Regulation and Compliance: FDIC lays down the law on golden parachutes

The USA's Federal Deposit Indemnity Corporation is making it clear: if you work for a financially challenged bank, you are going to have to justify why you should get a termination bonus.

"As part of supervisory efforts to address executive compensation in the financial services industry, the FDIC is issuing the attached guidance on handling applications to make permissible golden parachute payments. This guidance clarifies the golden parachute application process for troubled institutions, specifies the type of information necessary to satisfy the certification requirements, and
highlights factors considered by supervisory staff when determining whether to approve a golden parachute payment." So says FDIC in its announcement of the new guidance.

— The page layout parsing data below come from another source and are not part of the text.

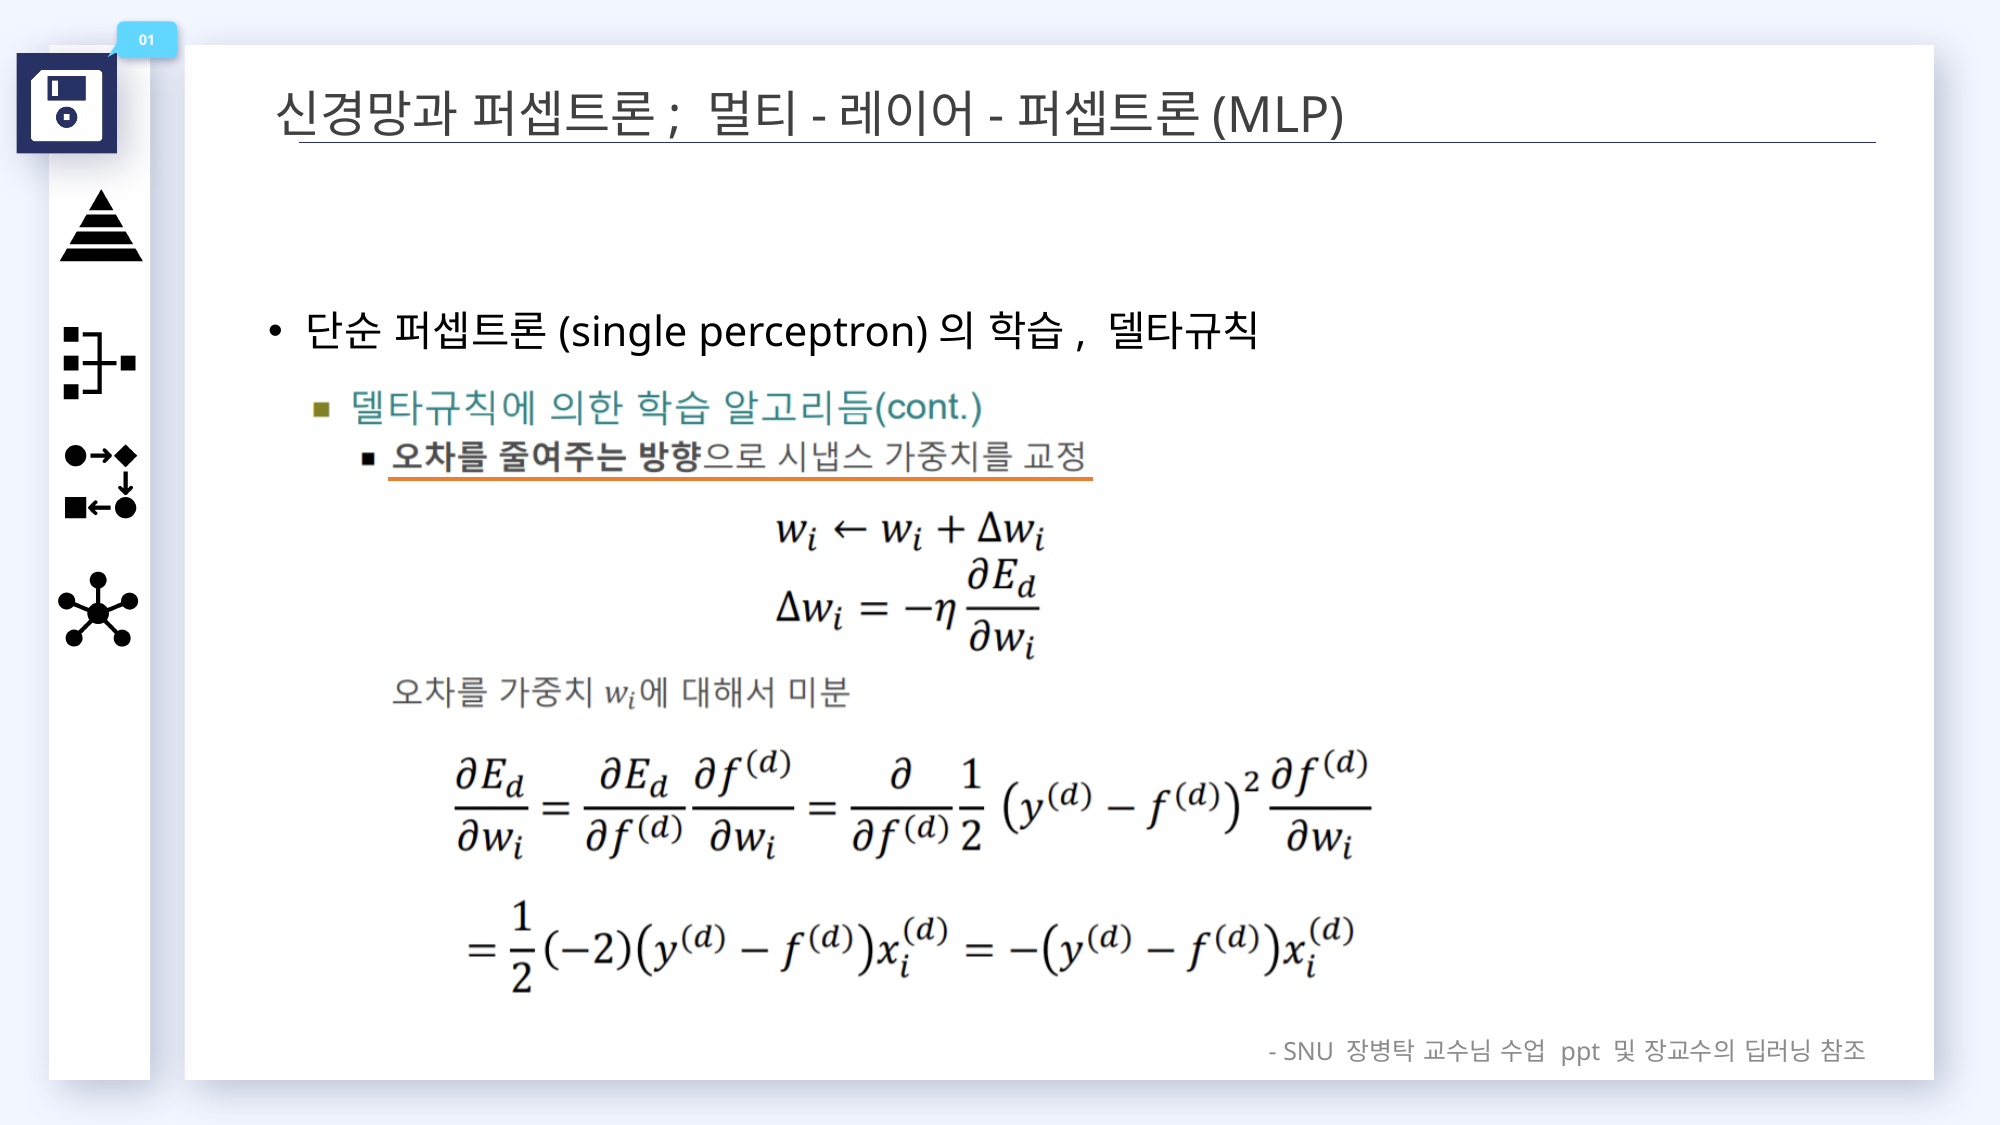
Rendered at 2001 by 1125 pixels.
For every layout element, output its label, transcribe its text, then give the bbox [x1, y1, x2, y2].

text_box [16, 21, 178, 1080]
text_box 신경망과 퍼셉트론; 멀티-레이어-퍼셉트론(MLP) [184, 44, 1935, 1081]
list 단순 퍼셉트론(single perceptron)의 학습, 델타규칙 [253, 302, 1830, 963]
picture [306, 371, 1508, 1007]
footer - SNU 장병탁 교수님 수업 ppt 및 장교수의 딥러닝 참조 [1230, 1020, 1906, 1081]
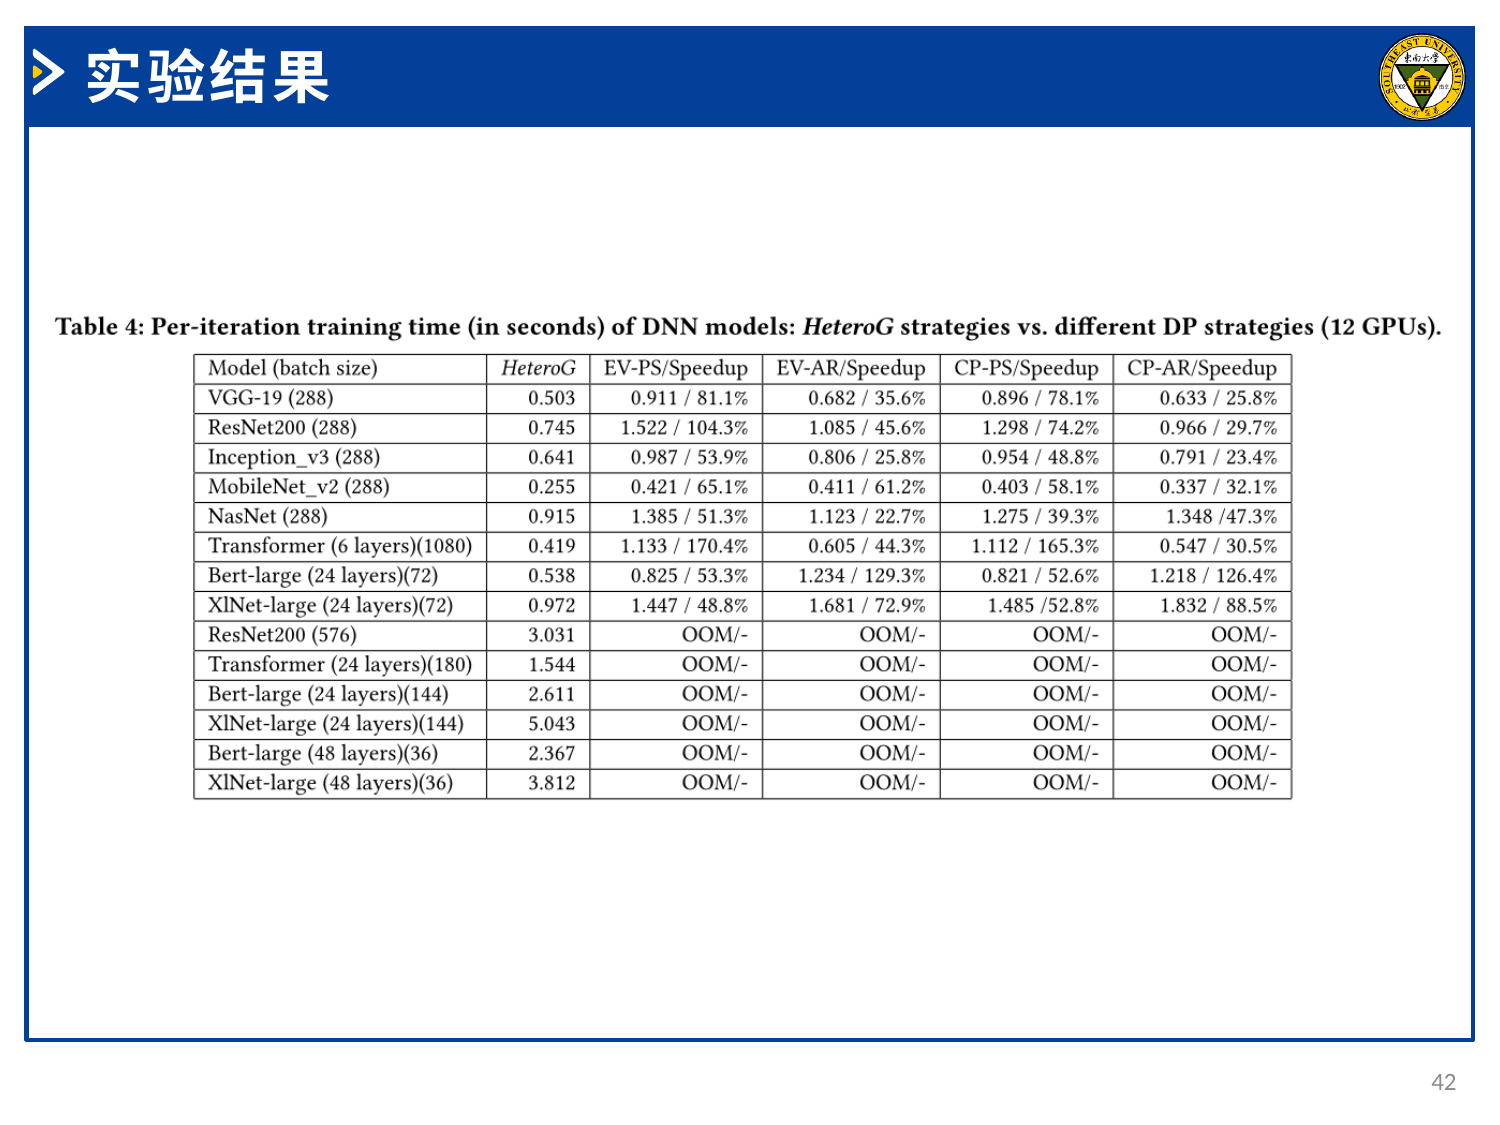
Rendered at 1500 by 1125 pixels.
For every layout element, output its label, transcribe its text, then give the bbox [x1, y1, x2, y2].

picture [1378, 33, 1467, 121]
slide_number 42 [1382, 1051, 1472, 1111]
text_box 实验结果 [70, 32, 1116, 118]
picture [40, 309, 1460, 816]
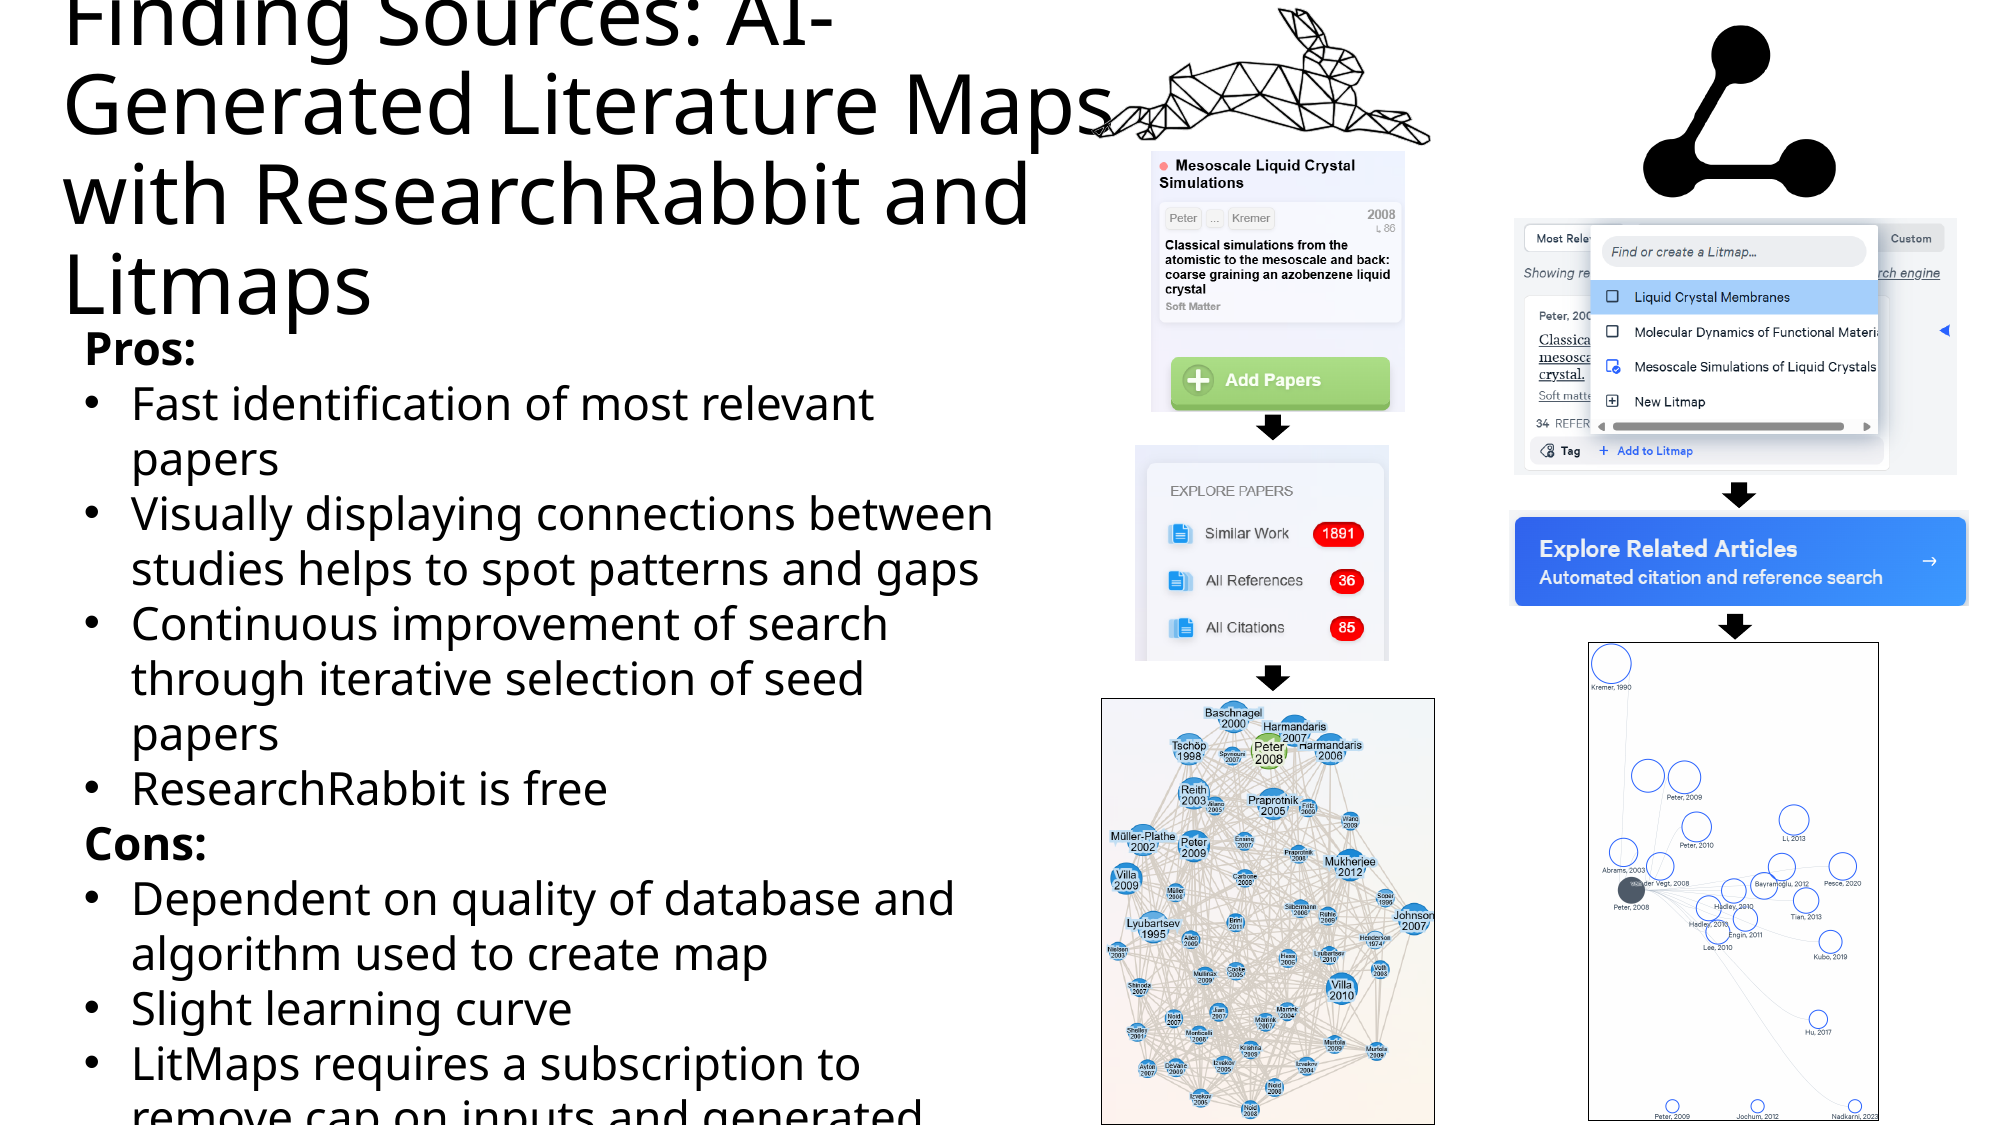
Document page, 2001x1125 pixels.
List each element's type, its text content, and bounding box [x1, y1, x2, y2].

picture [1134, 444, 1389, 662]
text_box [1255, 665, 1291, 692]
picture [1513, 0, 1957, 476]
picture [1588, 642, 1879, 1121]
text_box [1255, 414, 1291, 441]
text_box [1717, 613, 1753, 640]
text_box [1721, 482, 1757, 509]
text_box Pros: Fast identification of most relevant papers Visually displaying connections between studies helps to spot patterns and gaps Continuous improvement of search through iterative selection of seed papers ResearchRabbit is free Cons: Dependent on quality of database and algorithm used to create map Slight learning curve LitMaps requires a subscription to remove cap on inputs and generated maps [69, 312, 1035, 1125]
picture [1508, 509, 1970, 607]
picture [1086, 1, 1436, 413]
title Finding Sources: AI-Generated Literature Maps with ResearchRabbit and Litmaps [47, 44, 1136, 262]
picture [1100, 698, 1436, 1125]
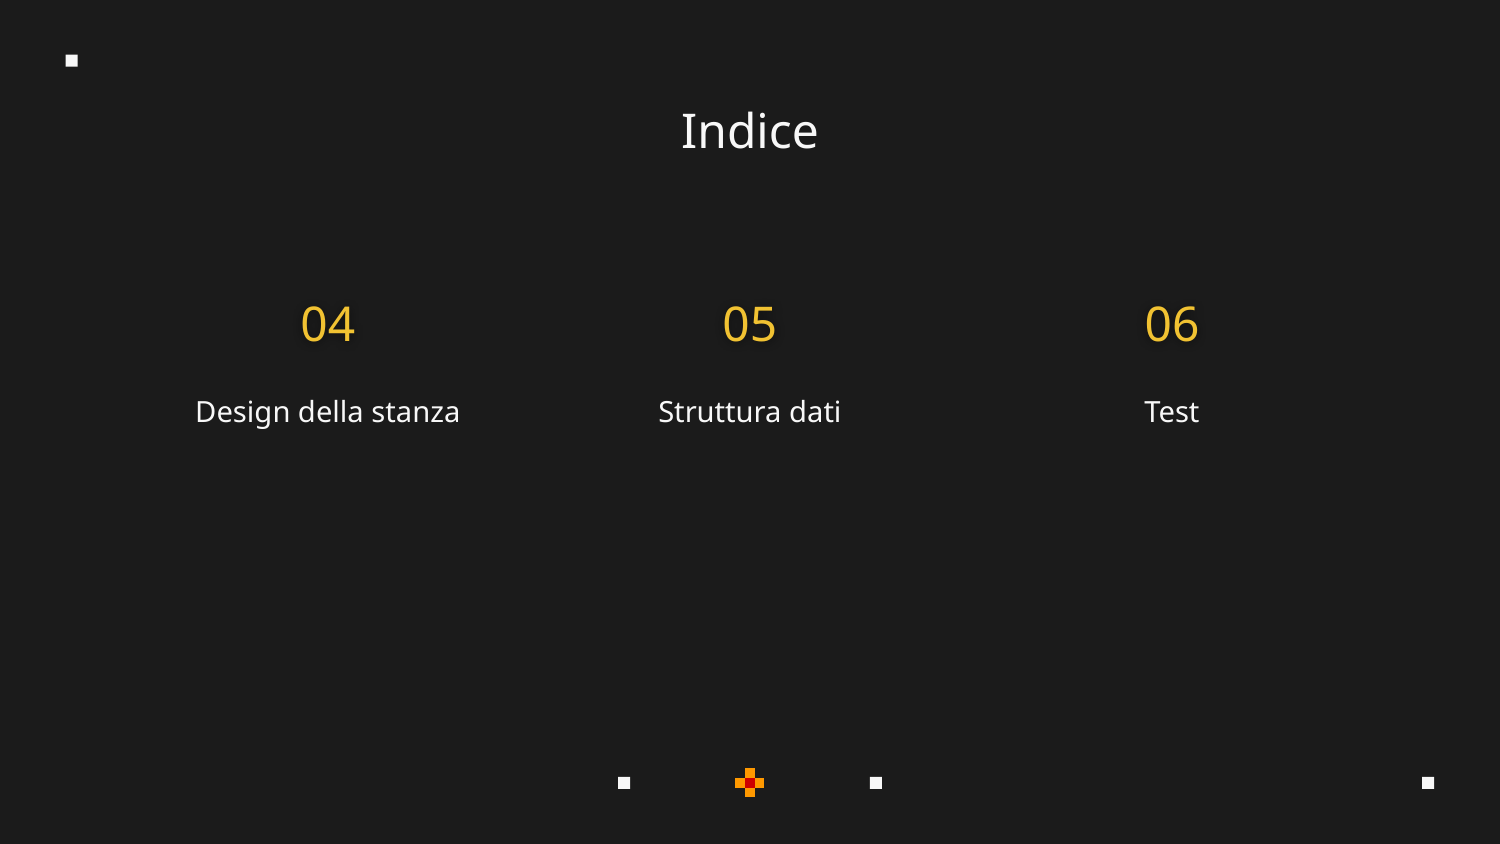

The following is the announcement (unedited)

Highlights:

* Golden parachute payments refer to amounts paid by "troubled" entities to an institution-affiliated party (IAP) that are contingent on the IAP's termination.
* The FDI Act and its implementing rules preclude "troubled" institutions (those rated composite "4" or "5" or meeting other criteria) from making a golden parachute payment, except as provided by the rules. Exceptions are permitted, by application, in identified circumstances and provided specific certifications are made.
* Applications made on behalf of senior management will be subject to heightened scrutiny that will include an evaluation of the individual's performance as well as his or her influence and involvement over major corporate initiatives and policy decisions, especially any actions that may have facilitated high-risk banking strategies.
* The FIL provides more detailed guidance on the type of information required and the factors considered by supervisory staff when evaluating the application and any proposed payment amount.
* To simplify and reduce the number of applications required, the guidance establishes a de minimis golden parachute payment for lower-level employees of up to $5,000 per individual without a supervisory application in most cases. The bank is required to maintain a record of the individuals receiving the payments together with a signed and dated certification of the amounts received.
* Combined applications are also permitted in situations where an institution seeks to pay relatively small amounts to lower-level employees with similar responsibilities and salary levels or implement a reduction-in-force or reorganization.
* When approving an application for a golden parachute payment, the FDIC may either require a staged dispersal of payments or a claw back provision.
* This is new guidance and does not supersede any outstanding guidance.